* Consigne: Pour chaque affirmation ci-dessous, indiquez par oui ou par non si elle concorde avec l’extrait sur la dronisation de la Marine, en citant mot pour mot le passage qui tranche. 1. Les Anglais désignent les drones par l’expression « les faux bourdons ». 2. La victoire de la machine sur l’Homme a déjà sonné. 3. Les drones se révèlent des alliés d’une grande efficacité pour la tactique militaire.

La stratégie de dronisation de la Marine

Ils bourdonnent dans les airs avec ce timbre reconnaissable désormais par tous les soldats du monde. Effrayants ou rassurants, « les faux bourdons », comme les Anglais les désignent, incarnent pour certains l’avenir des armées et pour d’autres, la chute de Rome. Si la victoire de la machine sur l’Homme n’a pas encore sonné, pour l’heure, les drones se révèlent des alliés d’une efficacité redoutable au service de la tactique militaire.

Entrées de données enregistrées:
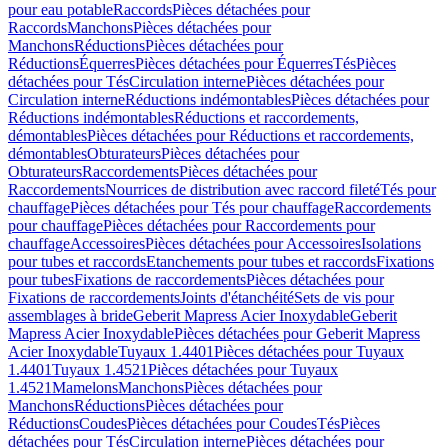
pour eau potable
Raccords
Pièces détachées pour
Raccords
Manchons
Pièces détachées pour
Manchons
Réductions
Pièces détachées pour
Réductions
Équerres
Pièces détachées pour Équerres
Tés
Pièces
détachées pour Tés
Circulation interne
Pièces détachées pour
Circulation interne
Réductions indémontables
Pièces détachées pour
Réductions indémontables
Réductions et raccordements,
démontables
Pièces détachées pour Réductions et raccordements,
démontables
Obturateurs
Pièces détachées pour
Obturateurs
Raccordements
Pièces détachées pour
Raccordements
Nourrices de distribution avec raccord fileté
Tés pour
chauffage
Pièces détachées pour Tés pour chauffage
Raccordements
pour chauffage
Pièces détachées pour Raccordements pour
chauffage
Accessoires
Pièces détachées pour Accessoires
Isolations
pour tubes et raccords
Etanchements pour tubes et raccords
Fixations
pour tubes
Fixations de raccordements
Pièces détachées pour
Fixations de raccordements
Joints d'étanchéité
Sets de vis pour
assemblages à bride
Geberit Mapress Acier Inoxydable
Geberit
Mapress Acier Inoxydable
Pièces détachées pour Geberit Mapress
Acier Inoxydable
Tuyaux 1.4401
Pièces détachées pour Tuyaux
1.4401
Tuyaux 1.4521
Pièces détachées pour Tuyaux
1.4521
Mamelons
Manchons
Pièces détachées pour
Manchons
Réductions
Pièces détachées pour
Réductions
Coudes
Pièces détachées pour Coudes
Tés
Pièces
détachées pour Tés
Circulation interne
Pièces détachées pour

* Réponse attendue:
1. Oui : « « les faux bourdons », comme les Anglais les désignent ».
2. Non : « Si la victoire de la machine sur l’Homme n’a pas encore sonné ».
3. Oui : « les drones se révèlent des alliés d’une efficacité redoutable au service de la tactique militaire ».